■ **EXTRAIT DU DOCUMENT**

Enfin, il faut intégrer le principe de réalité car il n’y a pas plus de médecins du travail au sein des ministères qu’ailleurs. Au regard de ce constat, nous plaidons pour l’universalité des services de santé au travail. En effet, un médecin du travail est en capacité de prendre en charge un enseignant au même titre qu’un ouvrier ou une secrétaire. En revanche, en ce qui concerne la prévention, les politiques doivent être mises en œuvre par les ministères car ces dernières seront liées aux métiers et à leurs spécificités. Le suivi serait assuré sur le terrain par des médecins du travail locaux. Cela me semble évident.
En ce qui concerne la problématique de pénurie de médecins, l’ouverture aux médecins de ville dans l’accord national interprofessionnel est à saluer. Toutefois, il faut d’ores et déjà faire un travail de formation pour les médecins du travail et les médecins généralistes sur de nouvelles professions et de nouvelles formes de prises en charge, puisque la mesure qui acte la fin du numerus clausus dans la loi « Ma santé 2022 » ne portera ses fruits que d’ici une dizaine d’années.
L’État, nous le savons, ne peut pas tout. Les mutuelles, quant à elles, connaissent parfaitement leurs adhérents et les problématiques auxquelles ils font face au quotidien, notamment dans la Fonction publique. À cet égard, peuvent-elles être un acteur de premier plan pour cibler les problématiques et proposer des actions préventives pertinentes au sein des ministères ?
CM – En réalité, elles le font déjà puisqu’elles font des propositions aux ministères. Toutefois, ces propositions ne sont pas toujours entendues, car la prise en charge des complémentaires par les employeurs publics ne revêt pas encore de caractère obligatoire. Je pense que le paradigme va changer et que la volonté des ministères va largement évoluer à partir du moment où ils seront cofinanceurs.

■ **TRAVAIL À FAIRE**
1/ Dans l'extrait sur la santé au travail, relevez les métiers donnés en exemple des personnes qu'un médecin du travail est en capacité de prendre en charge.
2/ Reprenez l'extrait sur la santé au travail juste après sa dernière phrase, en poursuivant la réponse sur le rôle des mutuelles auprès des ministères.
Les enregistrements ne servent à rien ici.

■ **ENREGISTREMENTS EXTRAITS**
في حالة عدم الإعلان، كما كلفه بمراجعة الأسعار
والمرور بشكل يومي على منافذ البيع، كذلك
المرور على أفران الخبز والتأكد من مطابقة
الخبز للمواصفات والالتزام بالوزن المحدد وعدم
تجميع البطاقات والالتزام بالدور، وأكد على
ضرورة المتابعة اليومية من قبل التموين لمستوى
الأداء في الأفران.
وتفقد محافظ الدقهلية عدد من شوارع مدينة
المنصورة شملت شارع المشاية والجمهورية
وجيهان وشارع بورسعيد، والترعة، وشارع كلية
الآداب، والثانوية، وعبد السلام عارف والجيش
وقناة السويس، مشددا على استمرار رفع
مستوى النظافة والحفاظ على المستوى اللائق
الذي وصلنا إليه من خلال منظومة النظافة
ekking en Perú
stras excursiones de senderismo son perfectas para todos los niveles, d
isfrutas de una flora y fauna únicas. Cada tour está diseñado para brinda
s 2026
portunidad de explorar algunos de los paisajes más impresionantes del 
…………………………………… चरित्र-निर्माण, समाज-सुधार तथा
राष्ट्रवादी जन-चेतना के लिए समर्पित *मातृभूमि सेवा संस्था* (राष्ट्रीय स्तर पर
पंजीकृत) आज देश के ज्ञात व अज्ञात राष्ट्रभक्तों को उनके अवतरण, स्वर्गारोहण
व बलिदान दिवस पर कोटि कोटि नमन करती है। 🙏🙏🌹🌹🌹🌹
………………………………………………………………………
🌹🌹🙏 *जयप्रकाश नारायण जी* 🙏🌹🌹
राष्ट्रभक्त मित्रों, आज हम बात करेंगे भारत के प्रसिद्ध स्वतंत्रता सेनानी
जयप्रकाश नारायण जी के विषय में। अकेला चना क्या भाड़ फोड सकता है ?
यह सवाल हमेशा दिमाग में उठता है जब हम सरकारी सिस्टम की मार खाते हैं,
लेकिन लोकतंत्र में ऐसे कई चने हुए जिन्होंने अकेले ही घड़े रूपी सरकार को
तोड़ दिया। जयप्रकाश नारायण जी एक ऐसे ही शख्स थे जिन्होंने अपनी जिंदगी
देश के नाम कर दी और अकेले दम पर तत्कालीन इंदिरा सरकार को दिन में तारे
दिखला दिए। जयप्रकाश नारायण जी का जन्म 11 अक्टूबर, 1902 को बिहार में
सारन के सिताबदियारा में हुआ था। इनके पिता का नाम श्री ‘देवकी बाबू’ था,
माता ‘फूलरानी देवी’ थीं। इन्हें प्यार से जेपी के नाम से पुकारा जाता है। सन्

■ **RÉPONSES PAR CONSIGNE**
1/ un enseignant, un ouvrier, une secrétaire

2/
Ils seront, en effet, directement intéressés et beaucoup plus garants de l’équilibre du système. En outre, lorsqu’un employeur finance une complémentaire santé, il attend un retour sur investissement. Plus globalement, les employeurs n’ont pas intérêt à ce que leurs agents soient malades et que cela génère des problématiques financières et organisationnelles. Par ailleurs, si l’employeur doit s’assurer que les agents travaillent dans de bonnes conditions (via la prévention primaire sur le lieu de travail), que le médecin du travail doit veiller sur l’état de santé général de l’agent pour qu’il soit apte à travailler et qu’il devra demain aller dans chaque administration pour voir si tous les éléments de contextes du lieu de travail requis et les conditions de travail sont respectés, la mission de prévention des complémentaires santé consiste quant à elle à aller voir les données, notamment de prescriptions faites par les ministères dont elles disposent, et de les analyser pour ensuite impulser des actions de prévention en santé et qui peuvent être indépendantes des conditions de travail.
La grande plus-value de MFP Services est d’être un régime obligatoire et d’avoir accès à ces données sur les prescriptions, qui leur permet d’avoir une analyse fine, y compris par ministère. À cet égard, MFP Services est en capacité de donner des « armes » de prévention pour les ministères qui seront beaucoup plus pertinentes encore que celles que nous pouvons avoir dans le privé. Avec le cumul des datas, de leur expérience, avec des résultats probants dans certains ministères, plus la participation financière des employeurs, tout est en place pour que MFP Services devienne un acteur de la prévention santé pour tous les ministères et de tous les agents publics.